Sabtu, 18 Agustus 2018 |
Pendidikan & Teknologi

Wartawan harus Tunduk dan Taat Kode Etik, Ini sejarah tersusunnya KEJ di Indonesia

Kamis, 28 September 2017 18:02:44 wib
Marah Sakti Siregar/Photo: Jambidaily.com/Hendry Noesae

JAMBIDAILY PWI, Pendidikan - Marah Sakti Siregar Ketua bidang pendidikan PWI Pusat menekankan kepada wartawan harus tunduk dan taat kode etik Jurnalistik (KEJ).

“sebagai kaidah penuntun moral dan etika para wartawan dalam menjalankan profesinya. Agar wartawan tidak bekerja seenak sendiri, menghargai dan menghormati hak orang lain,” Kata Marah Sakti Siregar saat sampaikan materi Safari Jurnalistik yang dilaksanakan Dewan Pers dan Persatuan Wartawan Indonesia (PWI), di Hotel Odua Weston, Jalan Gatot Subroto kota Jambi (Kamis, 28/09/17).

Penguraian materi yang disampaikan juga menerangkan sejarah hingga tersusunnya KEJ bahwa pada tahun 1947, Suardi Tasrif wartawan dan juga pengacara, menerjemahkan Canon Of Journalism dari wartawan Amerika tahun 1940 menjadi kode etik jurnalistik PWI, lalu tahun 1966 lahir Undang-Undang pokok pers (UU No.11 tahun 1966) terbentuklah Dewan pers. Dewan ini kemudian membentuk panitia tujuh yang dipimpin Mochtar lubis dan menyusun sebuah KEJ baru.

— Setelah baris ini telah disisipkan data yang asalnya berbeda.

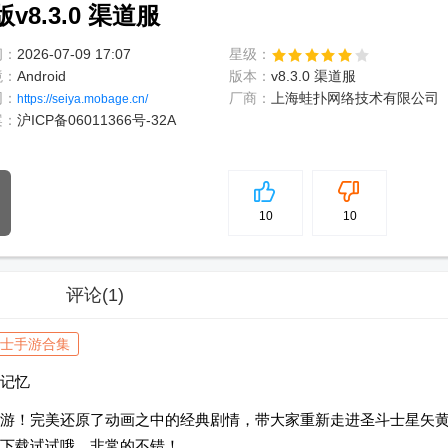
8.3.0 渠道服
间：
2026-07-09 17:07
星级：
境：
Android
版本：
v8.3.0 渠道服
网：
厂商：
上海蛙扑网络技术有限公司
https://seiya.mobage.cn/
案：
沪ICP备06011366号-32A
5
分
10
10
评论
(1)
士手游合集
记忆
游！完美还原了动画之中的经典剧情，带大家重新走进圣斗士星矢
下载试试哦，非常的不错！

Pada tahun 1968, dewan pers menetapkan KEJ yang disusun Mochtar Lubis bersama tim tujuh sebagai kode etik wartawan yang diakui pemerintah, sementara PWI tetap mempertahankan terjemahan Tasrif dengan demikian sampai tahun 1970-an berlaku dua KEJ di Indonesia. Tanggal 20 mei 1975, pemerintah menetapkan PWI sebagai satu-satunya organisasi wartawan Indonesia dan dengan demikian KEJ PWI menjadi KEJ yang sah. Dalam perjalanannya KEJ PWI ini beberapa kali mengalami revisi penyempurnaan.

Setelah sistem politik Indonesia berubah pasca reformasi (1998) KEJ pun mengalami perubahan. Dewan pers mengesahkan KEJ baru yang dirumuskan oleh wakil 25 organisasi wartawan, namanya Kode Etik Wartawan Indonesia (KEWI) dan disahkan sebagai KEJ pada 29 Juni 2000. KEWI dibuat sangat singkat terdiri atas 6 pasal, bandingkan KEJ PWI yang waktu itu 17 pasal, dalam perjalanannya 14 maret 2006 KEWI menjadi KEJ dengan 11 pasal atas kesepakatan 27 Organisasi wartawan dan 2 organisasi perusahaan pers, dan dikukuhkan oleh Dewan Pers.

Marah Sakti Siregar menuturkan bahwa seharusnya Insan pers di Indonesia mempunyai tempat tersendiri bagi masyarakat karena negara demokrasi yang terjaga. “di negara demokrasi, kita harusnya punya tempat ketika kita punya karya,” Ujarnya.

Ada empat asas yang wajib dijaga oleh wartawan, yaitu Asas moralitas, profesional, Demokratis dan Supremasi Hukum.

“upaya menyadarkan terus para wartawan menaati KEJ adalah program berkesinambungan dari semua organisasi wartawan termasuk PWI, PWI melalui program bidang pendidikan seperti Safari ini, sekolah jurnalism dan lainnya. PWI memaki motto Profesional, Beretika dan Berwawasan dalam rangka mewujudkan profesional wartawan anggotanya,” Terangnya

“semua wartawan profesional di Indonesia nanti harus memiliki sertifikat yang dikeluarkan oleh badan sertifikasi yang ditunjuk dewan pers. KEJ nantinya juga akan menjadi bagian dari peraturan perusahaan pers, pelanggaran kode etik akan menjadi pelanggaran peraturan perusahaan pers,” Terangnya diujung pemaparan materi Safari.